• WHAT IS EXPECTED: Take the records underneath and set them down exactly.

[Opening PROVIDED MATERIAL section]

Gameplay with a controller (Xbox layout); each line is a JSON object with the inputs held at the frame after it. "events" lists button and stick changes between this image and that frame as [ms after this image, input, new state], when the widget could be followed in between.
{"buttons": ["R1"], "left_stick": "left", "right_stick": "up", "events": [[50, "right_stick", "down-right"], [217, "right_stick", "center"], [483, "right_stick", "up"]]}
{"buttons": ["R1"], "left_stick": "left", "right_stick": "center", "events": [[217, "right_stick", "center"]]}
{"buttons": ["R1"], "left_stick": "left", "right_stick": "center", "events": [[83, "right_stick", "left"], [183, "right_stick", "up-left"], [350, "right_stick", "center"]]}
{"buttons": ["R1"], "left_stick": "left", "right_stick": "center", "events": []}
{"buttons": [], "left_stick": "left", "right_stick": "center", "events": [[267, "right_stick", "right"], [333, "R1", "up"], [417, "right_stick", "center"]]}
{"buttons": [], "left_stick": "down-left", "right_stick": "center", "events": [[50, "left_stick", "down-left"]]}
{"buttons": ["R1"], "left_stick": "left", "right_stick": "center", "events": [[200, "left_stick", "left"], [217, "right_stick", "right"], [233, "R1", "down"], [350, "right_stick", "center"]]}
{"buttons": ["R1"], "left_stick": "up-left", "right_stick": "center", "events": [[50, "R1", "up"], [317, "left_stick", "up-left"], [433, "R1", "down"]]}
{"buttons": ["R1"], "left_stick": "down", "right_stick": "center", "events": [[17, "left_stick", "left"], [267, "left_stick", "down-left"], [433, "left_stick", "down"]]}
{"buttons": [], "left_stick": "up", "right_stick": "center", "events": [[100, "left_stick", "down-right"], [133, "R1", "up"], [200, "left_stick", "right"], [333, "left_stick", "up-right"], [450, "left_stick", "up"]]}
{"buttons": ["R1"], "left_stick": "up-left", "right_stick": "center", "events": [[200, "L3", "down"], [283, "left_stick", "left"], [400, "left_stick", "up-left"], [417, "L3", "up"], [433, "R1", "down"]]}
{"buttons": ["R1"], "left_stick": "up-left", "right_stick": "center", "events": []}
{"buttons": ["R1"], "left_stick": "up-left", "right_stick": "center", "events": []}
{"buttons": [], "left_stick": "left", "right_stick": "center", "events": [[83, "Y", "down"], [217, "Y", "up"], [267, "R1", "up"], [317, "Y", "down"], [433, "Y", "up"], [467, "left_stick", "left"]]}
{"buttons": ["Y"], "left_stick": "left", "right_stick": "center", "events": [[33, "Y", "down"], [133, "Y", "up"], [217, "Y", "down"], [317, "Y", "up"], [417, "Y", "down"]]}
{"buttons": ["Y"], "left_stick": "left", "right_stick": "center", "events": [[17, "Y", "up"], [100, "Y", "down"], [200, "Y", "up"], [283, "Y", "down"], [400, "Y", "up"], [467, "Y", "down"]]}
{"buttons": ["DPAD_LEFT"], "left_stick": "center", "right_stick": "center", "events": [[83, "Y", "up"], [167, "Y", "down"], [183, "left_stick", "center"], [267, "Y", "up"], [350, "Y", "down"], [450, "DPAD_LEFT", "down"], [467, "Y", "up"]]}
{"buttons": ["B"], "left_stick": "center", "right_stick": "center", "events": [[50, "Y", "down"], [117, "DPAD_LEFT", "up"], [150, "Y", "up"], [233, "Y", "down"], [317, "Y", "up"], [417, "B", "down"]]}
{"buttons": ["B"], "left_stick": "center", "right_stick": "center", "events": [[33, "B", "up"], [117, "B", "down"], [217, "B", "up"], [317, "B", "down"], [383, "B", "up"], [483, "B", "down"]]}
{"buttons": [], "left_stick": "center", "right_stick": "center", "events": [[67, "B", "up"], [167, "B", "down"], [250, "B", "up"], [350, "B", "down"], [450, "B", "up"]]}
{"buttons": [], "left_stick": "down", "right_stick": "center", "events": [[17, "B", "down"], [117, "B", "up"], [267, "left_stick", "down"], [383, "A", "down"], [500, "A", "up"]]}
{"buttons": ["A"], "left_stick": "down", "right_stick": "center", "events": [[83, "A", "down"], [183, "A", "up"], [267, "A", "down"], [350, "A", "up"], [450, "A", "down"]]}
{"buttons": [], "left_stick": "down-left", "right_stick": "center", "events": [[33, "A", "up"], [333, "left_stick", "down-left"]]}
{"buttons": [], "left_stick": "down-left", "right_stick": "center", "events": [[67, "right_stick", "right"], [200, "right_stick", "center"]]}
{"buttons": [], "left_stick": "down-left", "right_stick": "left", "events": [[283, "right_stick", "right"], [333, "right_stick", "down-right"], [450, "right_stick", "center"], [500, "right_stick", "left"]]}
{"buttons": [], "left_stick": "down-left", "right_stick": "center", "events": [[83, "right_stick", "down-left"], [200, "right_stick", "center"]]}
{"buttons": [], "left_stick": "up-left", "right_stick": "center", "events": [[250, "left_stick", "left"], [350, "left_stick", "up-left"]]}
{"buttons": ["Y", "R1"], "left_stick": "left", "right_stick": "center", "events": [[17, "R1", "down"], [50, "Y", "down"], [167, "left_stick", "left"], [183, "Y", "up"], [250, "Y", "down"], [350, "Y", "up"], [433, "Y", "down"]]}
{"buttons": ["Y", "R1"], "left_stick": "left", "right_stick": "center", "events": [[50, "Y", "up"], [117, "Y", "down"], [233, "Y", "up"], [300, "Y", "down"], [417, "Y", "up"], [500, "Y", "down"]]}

[Closing PROVIDED MATERIAL section]

• YOUR RESPONSE:
Gameplay with a controller (Xbox layout); each line is a JSON object with the inputs held at the frame after it. "events" lists button and stick changes between this image and that frame as [ms after this image, input, new state], when the widget could be followed in between.
{"buttons": ["R1"], "left_stick": "left", "right_stick": "up", "events": [[50, "right_stick", "down-right"], [217, "right_stick", "center"], [483, "right_stick", "up"]]}
{"buttons": ["R1"], "left_stick": "left", "right_stick": "center", "events": [[217, "right_stick", "center"]]}
{"buttons": ["R1"], "left_stick": "left", "right_stick": "center", "events": [[83, "right_stick", "left"], [183, "right_stick", "up-left"], [350, "right_stick", "center"]]}
{"buttons": ["R1"], "left_stick": "left", "right_stick": "center", "events": []}
{"buttons": [], "left_stick": "left", "right_stick": "center", "events": [[267, "right_stick", "right"], [333, "R1", "up"], [417, "right_stick", "center"]]}
{"buttons": [], "left_stick": "down-left", "right_stick": "center", "events": [[50, "left_stick", "down-left"]]}
{"buttons": ["R1"], "left_stick": "left", "right_stick": "center", "events": [[200, "left_stick", "left"], [217, "right_stick", "right"], [233, "R1", "down"], [350, "right_stick", "center"]]}
{"buttons": ["R1"], "left_stick": "up-left", "right_stick": "center", "events": [[50, "R1", "up"], [317, "left_stick", "up-left"], [433, "R1", "down"]]}
{"buttons": ["R1"], "left_stick": "down", "right_stick": "center", "events": [[17, "left_stick", "left"], [267, "left_stick", "down-left"], [433, "left_stick", "down"]]}
{"buttons": [], "left_stick": "up", "right_stick": "center", "events": [[100, "left_stick", "down-right"], [133, "R1", "up"], [200, "left_stick", "right"], [333, "left_stick", "up-right"], [450, "left_stick", "up"]]}
{"buttons": ["R1"], "left_stick": "up-left", "right_stick": "center", "events": [[200, "L3", "down"], [283, "left_stick", "left"], [400, "left_stick", "up-left"], [417, "L3", "up"], [433, "R1", "down"]]}
{"buttons": ["R1"], "left_stick": "up-left", "right_stick": "center", "events": []}
{"buttons": ["R1"], "left_stick": "up-left", "right_stick": "center", "events": []}
{"buttons": [], "left_stick": "left", "right_stick": "center", "events": [[83, "Y", "down"], [217, "Y", "up"], [267, "R1", "up"], [317, "Y", "down"], [433, "Y", "up"], [467, "left_stick", "left"]]}
{"buttons": ["Y"], "left_stick": "left", "right_stick": "center", "events": [[33, "Y", "down"], [133, "Y", "up"], [217, "Y", "down"], [317, "Y", "up"], [417, "Y", "down"]]}
{"buttons": ["Y"], "left_stick": "left", "right_stick": "center", "events": [[17, "Y", "up"], [100, "Y", "down"], [200, "Y", "up"], [283, "Y", "down"], [400, "Y", "up"], [467, "Y", "down"]]}
{"buttons": ["DPAD_LEFT"], "left_stick": "center", "right_stick": "center", "events": [[83, "Y", "up"], [167, "Y", "down"], [183, "left_stick", "center"], [267, "Y", "up"], [350, "Y", "down"], [450, "DPAD_LEFT", "down"], [467, "Y", "up"]]}
{"buttons": ["B"], "left_stick": "center", "right_stick": "center", "events": [[50, "Y", "down"], [117, "DPAD_LEFT", "up"], [150, "Y", "up"], [233, "Y", "down"], [317, "Y", "up"], [417, "B", "down"]]}
{"buttons": ["B"], "left_stick": "center", "right_stick": "center", "events": [[33, "B", "up"], [117, "B", "down"], [217, "B", "up"], [317, "B", "down"], [383, "B", "up"], [483, "B", "down"]]}
{"buttons": [], "left_stick": "center", "right_stick": "center", "events": [[67, "B", "up"], [167, "B", "down"], [250, "B", "up"], [350, "B", "down"], [450, "B", "up"]]}
{"buttons": [], "left_stick": "down", "right_stick": "center", "events": [[17, "B", "down"], [117, "B", "up"], [267, "left_stick", "down"], [383, "A", "down"], [500, "A", "up"]]}
{"buttons": ["A"], "left_stick": "down", "right_stick": "center", "events": [[83, "A", "down"], [183, "A", "up"], [267, "A", "down"], [350, "A", "up"], [450, "A", "down"]]}
{"buttons": [], "left_stick": "down-left", "right_stick": "center", "events": [[33, "A", "up"], [333, "left_stick", "down-left"]]}
{"buttons": [], "left_stick": "down-left", "right_stick": "center", "events": [[67, "right_stick", "right"], [200, "right_stick", "center"]]}
{"buttons": [], "left_stick": "down-left", "right_stick": "left", "events": [[283, "right_stick", "right"], [333, "right_stick", "down-right"], [450, "right_stick", "center"], [500, "right_stick", "left"]]}
{"buttons": [], "left_stick": "down-left", "right_stick": "center", "events": [[83, "right_stick", "down-left"], [200, "right_stick", "center"]]}
{"buttons": [], "left_stick": "up-left", "right_stick": "center", "events": [[250, "left_stick", "left"], [350, "left_stick", "up-left"]]}
{"buttons": ["Y", "R1"], "left_stick": "left", "right_stick": "center", "events": [[17, "R1", "down"], [50, "Y", "down"], [167, "left_stick", "left"], [183, "Y", "up"], [250, "Y", "down"], [350, "Y", "up"], [433, "Y", "down"]]}
{"buttons": ["Y", "R1"], "left_stick": "left", "right_stick": "center", "events": [[50, "Y", "up"], [117, "Y", "down"], [233, "Y", "up"], [300, "Y", "down"], [417, "Y", "up"], [500, "Y", "down"]]}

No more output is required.